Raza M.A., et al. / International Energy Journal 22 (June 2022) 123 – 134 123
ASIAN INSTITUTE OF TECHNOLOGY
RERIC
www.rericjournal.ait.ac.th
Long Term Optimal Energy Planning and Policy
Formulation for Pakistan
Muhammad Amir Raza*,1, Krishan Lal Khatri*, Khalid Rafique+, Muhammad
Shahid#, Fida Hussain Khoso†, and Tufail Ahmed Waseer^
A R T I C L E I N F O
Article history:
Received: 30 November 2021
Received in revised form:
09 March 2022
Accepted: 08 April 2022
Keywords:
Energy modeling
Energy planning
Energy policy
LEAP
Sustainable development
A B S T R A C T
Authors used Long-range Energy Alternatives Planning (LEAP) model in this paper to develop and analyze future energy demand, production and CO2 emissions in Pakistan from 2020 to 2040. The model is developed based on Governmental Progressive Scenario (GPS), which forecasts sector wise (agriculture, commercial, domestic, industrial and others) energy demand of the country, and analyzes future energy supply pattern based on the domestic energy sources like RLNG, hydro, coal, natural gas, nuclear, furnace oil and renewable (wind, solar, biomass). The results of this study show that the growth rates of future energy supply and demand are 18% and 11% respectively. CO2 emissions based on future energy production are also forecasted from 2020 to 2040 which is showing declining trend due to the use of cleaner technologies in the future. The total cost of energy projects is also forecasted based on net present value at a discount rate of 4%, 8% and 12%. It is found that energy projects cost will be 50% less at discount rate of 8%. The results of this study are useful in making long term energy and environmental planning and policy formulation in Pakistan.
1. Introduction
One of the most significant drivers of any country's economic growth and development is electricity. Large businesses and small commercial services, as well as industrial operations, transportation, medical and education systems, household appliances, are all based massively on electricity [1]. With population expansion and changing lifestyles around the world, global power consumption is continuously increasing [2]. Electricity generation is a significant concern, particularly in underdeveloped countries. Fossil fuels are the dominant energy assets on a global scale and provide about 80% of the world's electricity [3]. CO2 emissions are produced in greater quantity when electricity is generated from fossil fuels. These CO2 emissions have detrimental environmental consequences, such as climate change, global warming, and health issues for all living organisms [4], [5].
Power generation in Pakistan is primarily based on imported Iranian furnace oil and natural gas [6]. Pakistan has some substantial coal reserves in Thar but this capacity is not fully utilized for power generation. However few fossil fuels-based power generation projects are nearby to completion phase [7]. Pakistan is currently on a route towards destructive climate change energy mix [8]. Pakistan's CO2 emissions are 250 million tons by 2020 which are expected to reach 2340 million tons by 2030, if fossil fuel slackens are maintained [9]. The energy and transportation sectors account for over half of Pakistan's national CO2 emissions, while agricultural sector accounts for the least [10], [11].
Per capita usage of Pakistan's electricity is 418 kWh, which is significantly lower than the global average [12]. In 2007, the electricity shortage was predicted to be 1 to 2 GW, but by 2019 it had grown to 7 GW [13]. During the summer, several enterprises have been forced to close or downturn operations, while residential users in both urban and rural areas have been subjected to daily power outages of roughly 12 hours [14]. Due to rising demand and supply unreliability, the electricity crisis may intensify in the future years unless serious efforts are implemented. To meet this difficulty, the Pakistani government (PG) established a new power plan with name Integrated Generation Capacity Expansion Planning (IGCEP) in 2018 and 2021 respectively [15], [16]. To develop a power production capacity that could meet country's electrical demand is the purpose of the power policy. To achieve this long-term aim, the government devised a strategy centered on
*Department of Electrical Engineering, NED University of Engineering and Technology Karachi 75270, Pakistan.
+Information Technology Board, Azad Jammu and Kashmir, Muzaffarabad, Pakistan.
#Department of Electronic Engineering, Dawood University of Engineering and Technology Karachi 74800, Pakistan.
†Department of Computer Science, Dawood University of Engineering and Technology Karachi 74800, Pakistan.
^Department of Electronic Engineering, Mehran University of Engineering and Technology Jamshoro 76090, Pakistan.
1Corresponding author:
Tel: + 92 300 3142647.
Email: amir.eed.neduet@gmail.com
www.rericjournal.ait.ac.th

*Problem to work on:* Reproduce, word for word, all of the entries above.

*Answer to the exercise:*
Raza M.A., et al. / International Energy Journal 22 (June 2022) 123 – 134 123
ASIAN INSTITUTE OF TECHNOLOGY
RERIC
www.rericjournal.ait.ac.th
Long Term Optimal Energy Planning and Policy
Formulation for Pakistan
Muhammad Amir Raza*,1, Krishan Lal Khatri*, Khalid Rafique+, Muhammad
Shahid#, Fida Hussain Khoso†, and Tufail Ahmed Waseer^
A R T I C L E I N F O
Article history:
Received: 30 November 2021
Received in revised form:
09 March 2022
Accepted: 08 April 2022
Keywords:
Energy modeling
Energy planning
Energy policy
LEAP
Sustainable development
A B S T R A C T
Authors used Long-range Energy Alternatives Planning (LEAP) model in this paper to develop and analyze future energy demand, production and CO2 emissions in Pakistan from 2020 to 2040. The model is developed based on Governmental Progressive Scenario (GPS), which forecasts sector wise (agriculture, commercial, domestic, industrial and others) energy demand of the country, and analyzes future energy supply pattern based on the domestic energy sources like RLNG, hydro, coal, natural gas, nuclear, furnace oil and renewable (wind, solar, biomass). The results of this study show that the growth rates of future energy supply and demand are 18% and 11% respectively. CO2 emissions based on future energy production are also forecasted from 2020 to 2040 which is showing declining trend due to the use of cleaner technologies in the future. The total cost of energy projects is also forecasted based on net present value at a discount rate of 4%, 8% and 12%. It is found that energy projects cost will be 50% less at discount rate of 8%. The results of this study are useful in making long term energy and environmental planning and policy formulation in Pakistan.
1. Introduction
One of the most significant drivers of any country's economic growth and development is electricity. Large businesses and small commercial services, as well as industrial operations, transportation, medical and education systems, household appliances, are all based massively on electricity [1]. With population expansion and changing lifestyles around the world, global power consumption is continuously increasing [2]. Electricity generation is a significant concern, particularly in underdeveloped countries. Fossil fuels are the dominant energy assets on a global scale and provide about 80% of the world's electricity [3]. CO2 emissions are produced in greater quantity when electricity is generated from fossil fuels. These CO2 emissions have detrimental environmental consequences, such as climate change, global warming, and health issues for all living organisms [4], [5].
Power generation in Pakistan is primarily based on imported Iranian furnace oil and natural gas [6]. Pakistan has some substantial coal reserves in Thar but this capacity is not fully utilized for power generation. However few fossil fuels-based power generation projects are nearby to completion phase [7]. Pakistan is currently on a route towards destructive climate change energy mix [8]. Pakistan's CO2 emissions are 250 million tons by 2020 which are expected to reach 2340 million tons by 2030, if fossil fuel slackens are maintained [9]. The energy and transportation sectors account for over half of Pakistan's national CO2 emissions, while agricultural sector accounts for the least [10], [11].
Per capita usage of Pakistan's electricity is 418 kWh, which is significantly lower than the global average [12]. In 2007, the electricity shortage was predicted to be 1 to 2 GW, but by 2019 it had grown to 7 GW [13]. During the summer, several enterprises have been forced to close or downturn operations, while residential users in both urban and rural areas have been subjected to daily power outages of roughly 12 hours [14]. Due to rising demand and supply unreliability, the electricity crisis may intensify in the future years unless serious efforts are implemented. To meet this difficulty, the Pakistani government (PG) established a new power plan with name Integrated Generation Capacity Expansion Planning (IGCEP) in 2018 and 2021 respectively [15], [16]. To develop a power production capacity that could meet country's electrical demand is the purpose of the power policy. To achieve this long-term aim, the government devised a strategy centered on
*Department of Electrical Engineering, NED University of Engineering and Technology Karachi 75270, Pakistan.
+Information Technology Board, Azad Jammu and Kashmir, Muzaffarabad, Pakistan.
#Department of Electronic Engineering, Dawood University of Engineering and Technology Karachi 74800, Pakistan.
†Department of Computer Science, Dawood University of Engineering and Technology Karachi 74800, Pakistan.
^Department of Electronic Engineering, Mehran University of Engineering and Technology Jamshoro 76090, Pakistan.
1Corresponding author:
Tel: + 92 300 3142647.
Email: amir.eed.neduet@gmail.com
www.rericjournal.ait.ac.th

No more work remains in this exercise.